Jungiana / Reihe B. Beiträge zur Psychologie von C. G. Jung / Der Tod des grossen Pan
Zum Untergang des Naturgottes in der Antike
Xaver Wassmann
Im Zentrum der von Prof. Dr. Alois M. Haas betreuten Dissertation steht die mythische Erzählung vom Tod des grossen Pan, welche Plutarch (um 45–120) in seinem Dialog De defectu oraculorum (c. 17) überliefert hat. Pan ist der griechische Bocksgott, halb Mensch, halb Tier, ein Naturgott im umfassenden Sinn, wie die Arbeit neu aufzeigt. Sein Tod ist, wie der Tod jedes Gottes, ein epochales archetypisches Ereignis, das in der Wende der Zeit geschah, als ein neues Gottesbild in vielen Formen bereits überall ans Licht drängte, so auch das christliche. Die Zeichen der Zeit weisen daraufhin, dass der Naturgott notwendigerweise sterben musste, damit der neue Gott, der ein solcher des überweltlichen Geistes war, zum Leben gelangen und sich durchsetzen konnte.

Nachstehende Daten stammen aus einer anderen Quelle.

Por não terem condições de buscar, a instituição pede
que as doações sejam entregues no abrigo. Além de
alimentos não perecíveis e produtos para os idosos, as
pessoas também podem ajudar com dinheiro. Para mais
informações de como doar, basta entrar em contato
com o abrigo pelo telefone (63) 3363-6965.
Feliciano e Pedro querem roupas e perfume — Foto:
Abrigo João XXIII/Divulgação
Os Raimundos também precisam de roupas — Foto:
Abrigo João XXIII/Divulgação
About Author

Das symbolische Verständnis des Todes des Pan und der Geburt des neuen Gottes weist nach, dass damals in der Psyche der Menschen ein schmerzlicher dramatischer Kampf des archetypischen Geistes des Bewusstseins gegen die dunklen Natur- und Triebkräfte des Unbewussten tobte. In den historischen Pantod-Zeugnissen manifestiert er sich im Verlust der positiven religiösen Auffassungen der Natur, des existentiellen und des sinnlichen Lebens und des schöpferischen Geistes des Unbewussten. Das neue Gottesbild stiess mit anderen Worten alles Natürliche von sich weg und dämonisierte es in einer gegengöttlichen immanenten Macht. In der Folge blieben bis heute viele Probleme ungelöst, welche jetzt einer neuen Behandlung bedürfen. Die fortlaufende Evolution des Geistes entspricht der Bewusstwerdung, welche sich kollektiv in den historischen Wandlungen des Gottesbildes manifestiert, und darin stellt der Tod des grossen Pan den unvermeidlichen Prozess contra naturam dar.